Another service Gelderman Landscape Services is promoting is irrigation audits. “Right now, some of our municipalities are offering rebates for water savings, so we have been promoting through e-blasts and our website ways that clients can save water,” Maxwell says.

Switching out dated controllers and heads to a smart controller and water-saving components can reduce water consumption by 30 to 50 percent, Maxwell says. “The ROI, depending on the size of the system, is typically two years,” he says. “So, it’s a no-brainer for people to make the choice.”

Glennon says irrigation audits and system conversions are very popular in California. Cagwin & Dorward will assess water consumption when it picks up a new account. “We have properties with irrigation systems that are 25 or 30 years old, and we do an irrigation check and find out the system is a complete train wreck,” he says. “Every irrigation system has a life span, and those older systems are still functioning but not efficient.”

Sometimes, improving water savings means repairs and converting old technology to new. Other times, it means upgrading the system altogether.

“Water in California is extremely expensive,” Glennon says. “We’ve seen properties in certain water districts where the cost of water for the landscape is more than the cost of the landscape maintenance services.”

© kalpis | Adobe Stock
Team water.

At Cagwin & Dorward, separate crews perform irrigation installation or repair work. “We’ll typically assign a crew to a job and they do everything from the demolition of existing plant material to soil prep, irrigation, new planting, mulch, etc.,” Glennon says of the install team.

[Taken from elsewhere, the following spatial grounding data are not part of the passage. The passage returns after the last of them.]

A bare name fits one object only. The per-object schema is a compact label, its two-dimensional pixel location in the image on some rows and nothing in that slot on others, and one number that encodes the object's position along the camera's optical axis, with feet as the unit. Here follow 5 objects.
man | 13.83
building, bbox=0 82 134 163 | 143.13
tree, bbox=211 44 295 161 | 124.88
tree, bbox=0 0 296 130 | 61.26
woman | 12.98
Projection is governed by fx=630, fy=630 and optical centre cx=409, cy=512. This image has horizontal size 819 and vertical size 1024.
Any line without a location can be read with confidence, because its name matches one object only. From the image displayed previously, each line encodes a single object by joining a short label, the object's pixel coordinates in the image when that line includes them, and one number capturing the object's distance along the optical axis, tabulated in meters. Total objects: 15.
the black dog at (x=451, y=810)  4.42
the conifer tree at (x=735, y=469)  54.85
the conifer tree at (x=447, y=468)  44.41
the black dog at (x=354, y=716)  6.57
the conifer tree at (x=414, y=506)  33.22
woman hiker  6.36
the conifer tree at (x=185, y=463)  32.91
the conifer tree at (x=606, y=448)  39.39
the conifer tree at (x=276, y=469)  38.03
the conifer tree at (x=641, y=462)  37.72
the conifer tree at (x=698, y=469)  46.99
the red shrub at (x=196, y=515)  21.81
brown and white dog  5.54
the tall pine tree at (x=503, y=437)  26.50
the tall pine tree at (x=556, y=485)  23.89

Repairs require technical expertise and are performed by irrigation specialists. The repair/maintenance division is a completely different business unit, Glennon says. Irrigation specialists work in the landscape maintenance department, while installation crews are part of the landscape construction business unit.

“It’s a different type of work, so we have different crews,” he says.

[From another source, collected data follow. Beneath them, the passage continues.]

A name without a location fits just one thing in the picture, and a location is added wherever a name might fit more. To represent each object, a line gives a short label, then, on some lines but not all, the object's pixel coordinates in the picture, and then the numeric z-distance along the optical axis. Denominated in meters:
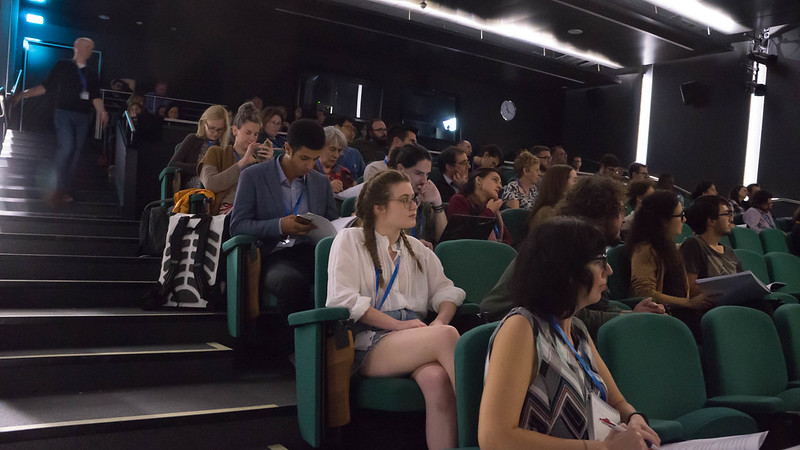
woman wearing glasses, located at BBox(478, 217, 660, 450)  1.26
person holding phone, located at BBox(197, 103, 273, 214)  3.56
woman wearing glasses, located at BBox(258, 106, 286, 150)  5.04
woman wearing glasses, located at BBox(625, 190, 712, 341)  3.00
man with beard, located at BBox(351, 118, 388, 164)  5.89
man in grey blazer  2.90
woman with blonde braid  1.99
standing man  5.45
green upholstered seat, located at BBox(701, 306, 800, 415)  2.33
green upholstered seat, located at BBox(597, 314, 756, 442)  1.94
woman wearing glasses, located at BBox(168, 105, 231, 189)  4.21
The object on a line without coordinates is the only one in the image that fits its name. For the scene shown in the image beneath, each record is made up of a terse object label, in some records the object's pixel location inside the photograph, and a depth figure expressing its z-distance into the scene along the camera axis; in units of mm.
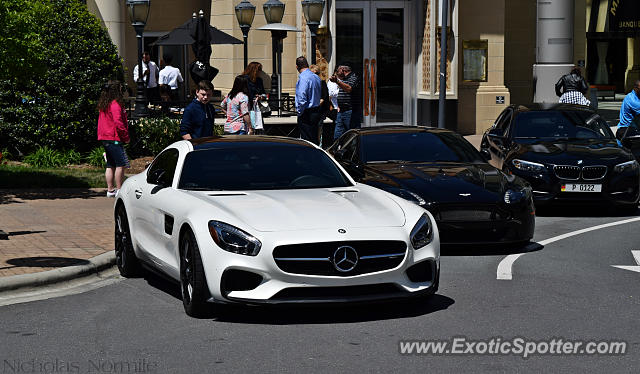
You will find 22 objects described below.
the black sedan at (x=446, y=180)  11867
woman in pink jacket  16250
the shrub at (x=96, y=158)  20344
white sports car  8117
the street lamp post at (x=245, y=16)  28453
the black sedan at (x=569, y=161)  15031
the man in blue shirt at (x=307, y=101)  19422
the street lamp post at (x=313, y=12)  25719
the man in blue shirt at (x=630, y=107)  19719
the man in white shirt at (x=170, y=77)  30797
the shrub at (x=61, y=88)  19984
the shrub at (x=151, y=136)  21531
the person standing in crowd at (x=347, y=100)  20859
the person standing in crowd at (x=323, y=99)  19855
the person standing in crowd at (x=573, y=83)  26500
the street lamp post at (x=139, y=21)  24438
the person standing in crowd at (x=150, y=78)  30125
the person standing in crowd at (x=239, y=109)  17000
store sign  47625
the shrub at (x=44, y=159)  20025
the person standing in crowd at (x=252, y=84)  17547
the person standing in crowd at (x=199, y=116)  15133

When an entry-level irrigation crewmember expresses interest in more training, the company will partner this person with an irrigation specialist for about a year for training to become an irrigation specialist.

When Cagwin & Dorward recruits from the outside for irrigation specialists, Glennon says the company looks for experience. “We want to know they are qualified and that they have performed a similar type of position,” he says.

At Gelderman Landscape Services, irrigation team members are cross-trained to perform installation or repairs/maintenance because installation jobs come in waves while service is an ongoing need. The company has one specialist who always runs installation jobs. “But the crews are versatile so they can do either job,” Maxwell says.

Waterlogged with service.

Aside from finding qualified labor, which is a challenge in many trades, Maxwell says one of the toughest parts about performing irrigation repairs – the more profitable of the two irrigation services – is response time to service requests. Why? Because it’s not unusual for problems in the system to be visible only after a bout of dry weather. Then, everyone is calling. “When it’s dry, we see the irrigation system issues – and if it’s really wet and the irrigation system is still running, it can be hard to tell if there is sprinkler head damage because everything is green,” Maxwell says.

So, a call for service comes in and the property owner is upset. There’s a brown spot. There’s a problem. Gelderman Landscape Services focuses on communication with a dedicated email address just for the irrigation/water division. “That way, clients can email directly to them and we respond quickly to let them know we received the email and to update them with a service schedule,” Maxwell says.

The company also issues activity reports that are emailed following service calls. The app-based system allows irrigation technicians to release the report after a repair is completed. “So, clients know a job was done,” Maxwell says.

Clients want to know they’re being heard and their problems are going to be addressed. So when something’s wrong with the irrigation system and the team can’t get out that day, they at least understand their property is on the schedule. Maxwell says, “Using this type of communication has been huge.”